Repeat exactly, and only, the lines of the entries below from the one with "relevância para a sobrevivência das" through the one with "Não Associados: 100€+IVA", both ends included.

** PROVIDED DATA **
==*==

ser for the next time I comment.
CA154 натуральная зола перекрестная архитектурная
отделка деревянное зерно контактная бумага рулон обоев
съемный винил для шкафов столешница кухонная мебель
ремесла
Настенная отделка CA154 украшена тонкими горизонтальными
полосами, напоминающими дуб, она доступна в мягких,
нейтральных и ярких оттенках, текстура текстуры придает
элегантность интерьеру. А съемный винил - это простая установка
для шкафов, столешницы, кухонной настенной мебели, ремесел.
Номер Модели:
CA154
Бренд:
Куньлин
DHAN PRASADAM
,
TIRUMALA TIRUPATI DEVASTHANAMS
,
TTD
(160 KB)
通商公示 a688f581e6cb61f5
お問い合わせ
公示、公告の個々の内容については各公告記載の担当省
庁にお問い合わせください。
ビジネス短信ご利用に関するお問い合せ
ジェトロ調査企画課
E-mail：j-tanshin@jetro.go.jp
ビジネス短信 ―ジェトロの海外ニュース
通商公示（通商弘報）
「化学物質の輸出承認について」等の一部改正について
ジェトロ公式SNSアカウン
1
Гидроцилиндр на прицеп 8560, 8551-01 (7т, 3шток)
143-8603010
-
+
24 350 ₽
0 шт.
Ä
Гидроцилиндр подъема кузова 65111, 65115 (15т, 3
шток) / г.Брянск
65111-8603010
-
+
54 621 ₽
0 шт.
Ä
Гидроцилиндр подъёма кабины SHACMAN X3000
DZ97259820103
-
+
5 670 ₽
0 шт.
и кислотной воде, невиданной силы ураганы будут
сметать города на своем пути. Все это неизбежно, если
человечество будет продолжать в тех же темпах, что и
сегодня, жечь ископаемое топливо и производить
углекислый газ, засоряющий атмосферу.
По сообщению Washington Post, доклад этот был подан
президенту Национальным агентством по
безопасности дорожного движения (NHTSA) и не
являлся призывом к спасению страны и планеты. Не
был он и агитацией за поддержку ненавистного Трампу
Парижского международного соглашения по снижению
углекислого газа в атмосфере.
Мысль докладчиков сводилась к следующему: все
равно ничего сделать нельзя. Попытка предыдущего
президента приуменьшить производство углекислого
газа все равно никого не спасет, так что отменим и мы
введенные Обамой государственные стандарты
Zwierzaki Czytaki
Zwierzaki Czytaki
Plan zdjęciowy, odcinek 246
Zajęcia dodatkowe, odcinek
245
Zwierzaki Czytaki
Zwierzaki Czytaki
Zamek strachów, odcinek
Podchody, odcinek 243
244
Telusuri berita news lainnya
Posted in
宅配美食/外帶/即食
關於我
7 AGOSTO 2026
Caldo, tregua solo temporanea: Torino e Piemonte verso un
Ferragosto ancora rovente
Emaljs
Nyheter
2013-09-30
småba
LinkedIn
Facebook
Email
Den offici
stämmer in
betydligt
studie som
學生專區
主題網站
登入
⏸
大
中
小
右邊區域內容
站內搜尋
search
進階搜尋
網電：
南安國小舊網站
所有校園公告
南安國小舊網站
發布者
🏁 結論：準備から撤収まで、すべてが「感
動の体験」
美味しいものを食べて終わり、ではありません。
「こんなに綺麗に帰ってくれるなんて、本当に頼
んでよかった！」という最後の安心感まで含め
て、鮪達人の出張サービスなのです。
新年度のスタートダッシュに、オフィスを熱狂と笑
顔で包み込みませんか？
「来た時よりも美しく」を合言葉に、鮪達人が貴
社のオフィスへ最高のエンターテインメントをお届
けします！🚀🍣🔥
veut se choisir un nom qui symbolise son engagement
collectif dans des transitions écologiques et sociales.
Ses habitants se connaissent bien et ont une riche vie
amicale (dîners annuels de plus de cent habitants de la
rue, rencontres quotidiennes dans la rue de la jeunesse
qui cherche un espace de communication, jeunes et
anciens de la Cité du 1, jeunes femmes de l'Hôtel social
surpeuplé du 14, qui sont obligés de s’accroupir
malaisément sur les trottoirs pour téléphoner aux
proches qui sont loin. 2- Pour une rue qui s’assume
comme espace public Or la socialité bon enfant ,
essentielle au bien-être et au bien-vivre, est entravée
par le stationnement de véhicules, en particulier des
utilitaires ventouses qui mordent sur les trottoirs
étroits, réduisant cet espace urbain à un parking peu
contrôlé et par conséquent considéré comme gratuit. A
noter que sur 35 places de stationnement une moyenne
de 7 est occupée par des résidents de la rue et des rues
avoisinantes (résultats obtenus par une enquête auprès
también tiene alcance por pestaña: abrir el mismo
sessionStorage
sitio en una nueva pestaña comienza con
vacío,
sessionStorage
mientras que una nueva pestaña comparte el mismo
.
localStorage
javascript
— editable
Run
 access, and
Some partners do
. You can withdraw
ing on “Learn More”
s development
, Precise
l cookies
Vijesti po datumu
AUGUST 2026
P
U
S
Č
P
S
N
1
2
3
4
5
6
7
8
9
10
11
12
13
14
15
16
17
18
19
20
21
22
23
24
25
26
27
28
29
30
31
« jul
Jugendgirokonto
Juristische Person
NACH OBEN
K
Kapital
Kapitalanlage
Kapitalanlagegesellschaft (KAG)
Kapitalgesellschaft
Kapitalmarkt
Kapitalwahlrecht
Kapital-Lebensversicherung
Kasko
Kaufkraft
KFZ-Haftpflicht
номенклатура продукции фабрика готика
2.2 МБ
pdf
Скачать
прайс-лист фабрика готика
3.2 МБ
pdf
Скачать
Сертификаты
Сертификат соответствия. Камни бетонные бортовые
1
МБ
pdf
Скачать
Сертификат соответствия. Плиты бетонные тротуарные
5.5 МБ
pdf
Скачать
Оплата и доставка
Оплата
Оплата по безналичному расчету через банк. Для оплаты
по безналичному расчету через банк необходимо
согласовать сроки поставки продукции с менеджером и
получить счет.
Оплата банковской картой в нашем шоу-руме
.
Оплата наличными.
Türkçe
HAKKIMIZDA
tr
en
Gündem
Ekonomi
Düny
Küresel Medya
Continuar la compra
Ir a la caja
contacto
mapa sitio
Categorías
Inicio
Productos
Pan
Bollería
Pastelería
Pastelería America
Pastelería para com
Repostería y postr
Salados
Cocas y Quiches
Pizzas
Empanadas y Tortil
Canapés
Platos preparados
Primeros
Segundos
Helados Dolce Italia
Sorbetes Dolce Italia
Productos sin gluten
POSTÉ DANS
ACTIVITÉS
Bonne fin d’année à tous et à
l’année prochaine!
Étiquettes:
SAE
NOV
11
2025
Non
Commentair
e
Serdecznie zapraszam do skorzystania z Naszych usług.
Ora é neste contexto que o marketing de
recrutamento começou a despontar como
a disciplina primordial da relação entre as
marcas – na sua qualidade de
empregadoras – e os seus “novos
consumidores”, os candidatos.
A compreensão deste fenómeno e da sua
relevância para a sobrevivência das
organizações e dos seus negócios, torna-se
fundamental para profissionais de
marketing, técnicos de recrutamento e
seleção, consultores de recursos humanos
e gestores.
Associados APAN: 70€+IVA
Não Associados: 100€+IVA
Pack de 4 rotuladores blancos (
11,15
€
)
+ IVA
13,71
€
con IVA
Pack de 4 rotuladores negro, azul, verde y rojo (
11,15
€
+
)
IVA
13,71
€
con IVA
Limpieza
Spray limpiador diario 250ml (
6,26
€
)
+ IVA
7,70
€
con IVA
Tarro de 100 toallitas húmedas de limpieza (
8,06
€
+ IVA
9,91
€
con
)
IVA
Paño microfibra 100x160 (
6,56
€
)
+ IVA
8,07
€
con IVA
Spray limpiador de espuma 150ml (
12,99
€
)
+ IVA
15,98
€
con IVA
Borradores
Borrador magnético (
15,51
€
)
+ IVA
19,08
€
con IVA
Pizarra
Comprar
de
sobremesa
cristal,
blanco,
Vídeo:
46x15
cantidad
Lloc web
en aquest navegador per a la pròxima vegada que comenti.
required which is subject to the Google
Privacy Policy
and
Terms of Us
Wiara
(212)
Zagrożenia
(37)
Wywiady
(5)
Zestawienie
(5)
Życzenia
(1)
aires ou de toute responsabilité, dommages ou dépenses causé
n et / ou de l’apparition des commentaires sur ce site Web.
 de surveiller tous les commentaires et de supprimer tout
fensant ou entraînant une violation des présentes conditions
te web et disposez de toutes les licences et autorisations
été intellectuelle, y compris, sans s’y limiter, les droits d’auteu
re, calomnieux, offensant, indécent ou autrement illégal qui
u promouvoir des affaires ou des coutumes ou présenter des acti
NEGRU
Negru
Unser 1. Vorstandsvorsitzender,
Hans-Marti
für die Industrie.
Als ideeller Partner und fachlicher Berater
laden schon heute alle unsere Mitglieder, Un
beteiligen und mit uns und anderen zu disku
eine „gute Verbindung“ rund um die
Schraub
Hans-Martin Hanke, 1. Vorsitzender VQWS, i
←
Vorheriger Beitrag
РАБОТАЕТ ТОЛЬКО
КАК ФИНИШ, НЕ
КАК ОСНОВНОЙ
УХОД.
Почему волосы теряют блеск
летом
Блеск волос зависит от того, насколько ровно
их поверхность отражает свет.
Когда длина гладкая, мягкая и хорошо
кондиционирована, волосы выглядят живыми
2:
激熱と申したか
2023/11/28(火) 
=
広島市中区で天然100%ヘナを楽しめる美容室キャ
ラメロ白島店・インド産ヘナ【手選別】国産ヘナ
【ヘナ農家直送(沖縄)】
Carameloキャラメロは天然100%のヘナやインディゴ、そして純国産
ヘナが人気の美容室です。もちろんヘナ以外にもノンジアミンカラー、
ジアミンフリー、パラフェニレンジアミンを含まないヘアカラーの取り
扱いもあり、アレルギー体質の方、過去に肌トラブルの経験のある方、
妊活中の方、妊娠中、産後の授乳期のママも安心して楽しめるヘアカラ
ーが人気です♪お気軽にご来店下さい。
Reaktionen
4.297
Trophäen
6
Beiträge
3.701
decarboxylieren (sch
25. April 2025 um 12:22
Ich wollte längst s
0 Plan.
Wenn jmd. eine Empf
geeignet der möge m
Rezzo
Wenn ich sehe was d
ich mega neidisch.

==*==

** FINAL ANSWER **
relevância para a sobrevivência das
organizações e dos seus negócios, torna-se
fundamental para profissionais de
marketing, técnicos de recrutamento e
seleção, consultores de recursos humanos
e gestores.
Associados APAN: 70€+IVA
Não Associados: 100€+IVA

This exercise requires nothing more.